_Brief:_ Please rewrite the part of the listing below that opens with the line containing "phylum: Chordata" and closes with the line containing "scientific name: Autochton" as a numbered list, leaving out blank lines. Both of those lines belong in the list.

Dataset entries

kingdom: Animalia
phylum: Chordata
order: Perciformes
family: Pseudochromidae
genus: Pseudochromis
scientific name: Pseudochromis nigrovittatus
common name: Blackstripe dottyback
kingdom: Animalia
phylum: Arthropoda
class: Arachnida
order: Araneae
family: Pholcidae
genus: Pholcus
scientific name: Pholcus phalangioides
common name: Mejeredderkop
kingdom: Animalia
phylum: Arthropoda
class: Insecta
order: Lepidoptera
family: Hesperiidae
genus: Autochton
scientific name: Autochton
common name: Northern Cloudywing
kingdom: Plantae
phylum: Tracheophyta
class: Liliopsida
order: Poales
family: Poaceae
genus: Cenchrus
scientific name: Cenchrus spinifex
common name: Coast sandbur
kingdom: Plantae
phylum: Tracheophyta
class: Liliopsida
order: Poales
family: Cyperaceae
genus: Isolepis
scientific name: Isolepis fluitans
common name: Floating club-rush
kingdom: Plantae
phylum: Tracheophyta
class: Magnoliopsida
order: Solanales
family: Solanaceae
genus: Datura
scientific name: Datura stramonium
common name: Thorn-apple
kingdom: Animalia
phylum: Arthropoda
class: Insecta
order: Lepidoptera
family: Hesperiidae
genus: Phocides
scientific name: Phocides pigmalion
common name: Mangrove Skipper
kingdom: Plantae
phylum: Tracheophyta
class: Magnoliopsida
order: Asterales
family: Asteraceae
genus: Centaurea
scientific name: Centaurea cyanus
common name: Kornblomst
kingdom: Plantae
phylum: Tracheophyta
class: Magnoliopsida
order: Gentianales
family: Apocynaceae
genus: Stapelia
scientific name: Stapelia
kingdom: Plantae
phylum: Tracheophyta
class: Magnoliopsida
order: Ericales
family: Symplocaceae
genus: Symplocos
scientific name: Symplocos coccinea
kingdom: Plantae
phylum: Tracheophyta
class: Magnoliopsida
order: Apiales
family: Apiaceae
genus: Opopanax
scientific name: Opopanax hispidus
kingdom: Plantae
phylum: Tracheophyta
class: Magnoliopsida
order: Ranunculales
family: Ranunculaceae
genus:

_Full answer:_
1. phylum: Chordata
2. order: Perciformes
3. family: Pseudochromidae
4. genus: Pseudochromis
5. scientific name: Pseudochromis nigrovittatus
6. common name: Blackstripe dottyback
7. kingdom: Animalia
8. phylum: Arthropoda
9. class: Arachnida
10. order: Araneae
11. family: Pholcidae
12. genus: Pholcus
13. scientific name: Pholcus phalangioides
14. common name: Mejeredderkop
15. kingdom: Animalia
16. phylum: Arthropoda
17. class: Insecta
18. order: Lepidoptera
19. family: Hesperiidae
20. genus: Autochton
21. scientific name: Autochton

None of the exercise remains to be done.